I shipped around this issue by using NHibernate Caches, fluently configured like so:
Fluently.Configure().Database(MsSqlConfiguration.MsSql2008
.ConnectionString(c => c.Is(cStr))
.ShowSql())
.Mappings(x => x.FluentMappings.AddFromAssemblyOf<MyClassMap>())
.Cache(x=>x.UseQueryCache()
.ProviderClass("NHibernate.Cache.HashtableCacheProvider"))
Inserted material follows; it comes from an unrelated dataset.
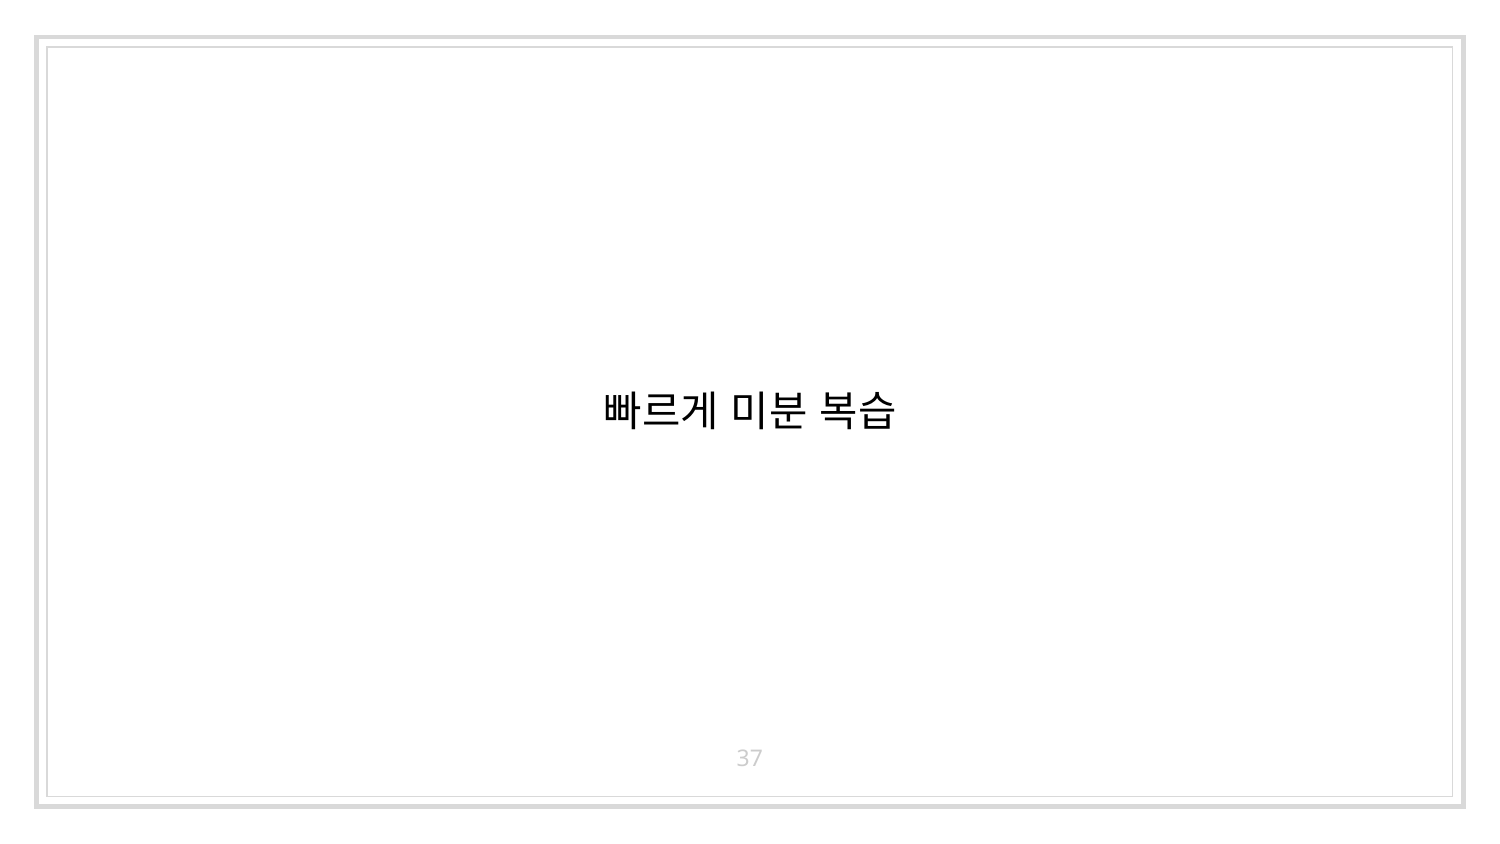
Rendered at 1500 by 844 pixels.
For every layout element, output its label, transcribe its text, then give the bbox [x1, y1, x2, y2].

slide_number 37 [705, 725, 795, 790]
title 빠르게 미분 복습 [265, 259, 1235, 450]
I will take care of the provider later, so that this won't end up in production. Next, all my queries are denoted as being cacheable:
session.Query<MyClass>().Cacheable().Where(filter).ToList();
As far as I have read, caching queries happens in the second level cache, which has a one-per-SessionFactory scope. That, on the other hand, means that in order to reload my application data, I would have to reinstatiate the SessionFactory, which I think is much more costly than doing the same thing with sessions.
Is an efficient way to cache the queries without messing (not literally, y'know what I mean) with the SessionFactory?